The writer.add_scalar() functions that are called in train_cyberwheel.py have the same effect as wandb.log(). So they should already be passing the relevant values like episodic rewards, and evaluation results. On the wandb page, you should be able to create graphs with the metrics you want from any given run(s).
Thanks for the answer. When interpreting Figure 6, does Reward on the Y-axis mean episodic reward?
In Wandb, I don't see the X-axis as anything other than Step, so I thought that would require additional logging.
Am I correct in understanding that the information that is logged by default in Train_cyberwheel.py can be plotted as shown in the figure?
Yes, episodic_reward as the Y-axis and step as the x-axis should produce the same type of graph as shown in the figure (Reward / Episode). The actual content and results of the graph will obviously be different depending on various factors like the configured decoys, red strategy, blue agent rewards, and other training parameters that you may set.
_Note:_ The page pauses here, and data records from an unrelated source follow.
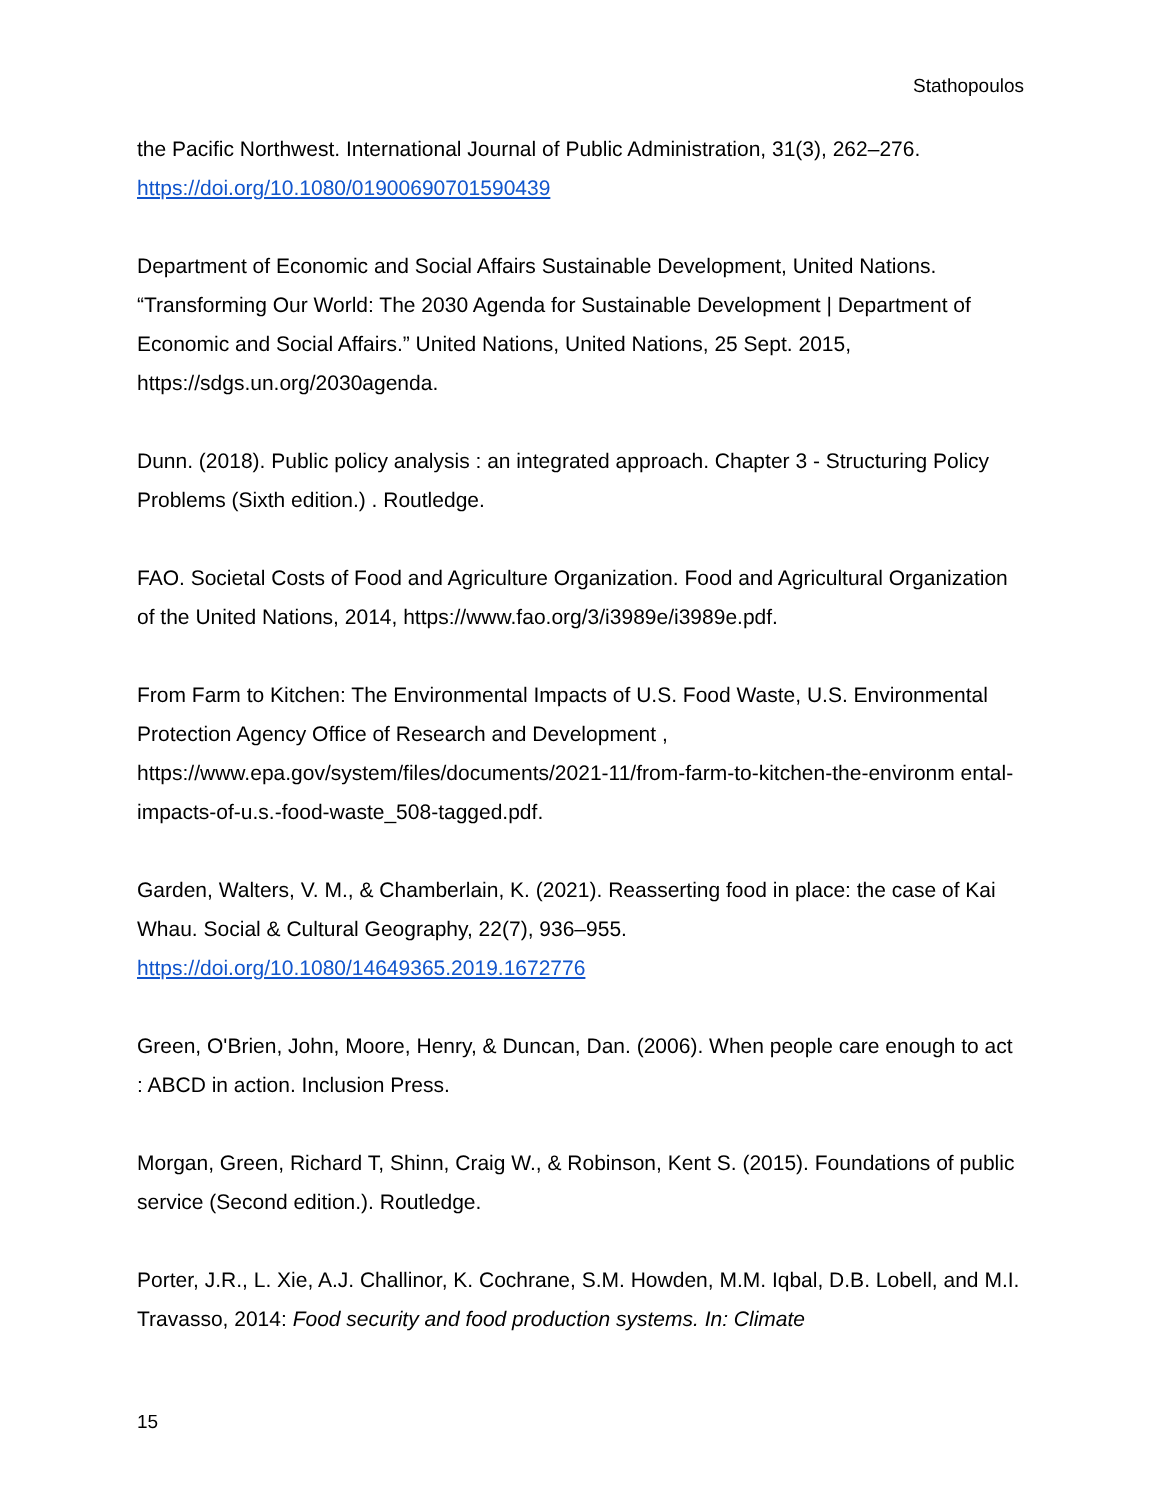Stathopoulos
the Pacific Northwest. International Journal of Public Administration, 31(3), 262–276. https://doi.org/10.1080/01900690701590439
Department of Economic and Social Affairs Sustainable Development, United Nations. “Transforming Our World: The 2030 Agenda for Sustainable Development | Department of Economic and Social Affairs.” United Nations, United Nations, 25 Sept. 2015, https://sdgs.un.org/2030agenda.
Dunn. (2018). Public policy analysis : an integrated approach. Chapter 3 - Structuring Policy Problems (Sixth edition.) . Routledge.
FAO. Societal Costs of Food and Agriculture Organization. Food and Agricultural Organization of the United Nations, 2014, https://www.fao.org/3/i3989e/i3989e.pdf.
From Farm to Kitchen: The Environmental Impacts of U.S. Food Waste, U.S. Environmental Protection Agency Office of Research and Development , https://www.epa.gov/system/files/documents/2021-11/from-farm-to-kitchen-the-environm ental-impacts-of-u.s.-food-waste_508-tagged.pdf.
Garden, Walters, V. M., & Chamberlain, K. (2021). Reasserting food in place: the case of Kai Whau. Social & Cultural Geography, 22(7), 936–955. https://doi.org/10.1080/14649365.2019.1672776
Green, O'Brien, John, Moore, Henry, & Duncan, Dan. (2006). When people care enough to act : ABCD in action. Inclusion Press.
Morgan, Green, Richard T, Shinn, Craig W., & Robinson, Kent S. (2015). Foundations of public service (Second edition.). Routledge.
Porter, J.R., L. Xie, A.J. Challinor, K. Cochrane, S.M. Howden, M.M. Iqbal, D.B. Lobell, and M.I. Travasso, 2014: Food security and food production systems. In: Climate
15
hello. I have a few questions about the cyber wheel demo.
The behavior of the blue agent is defined as deploying decoys, removing decoys, or doing nothing as described in the documentation.
However, according to the dynamic_blue_agent.yaml in the resource, it seems to only use “nothing” and “deploydecoy”.
In cyberwheel_dynamic.py, the comment for blue_config says that blue_agent_config.yaml is the default, but I can't find that file in this repository, so my guess is that this file is using all the actions.
After all, the blue agent's actions only reference dynamic_blue_agent.yaml, so if I'm misunderstanding the code, I'd appreciate some advice.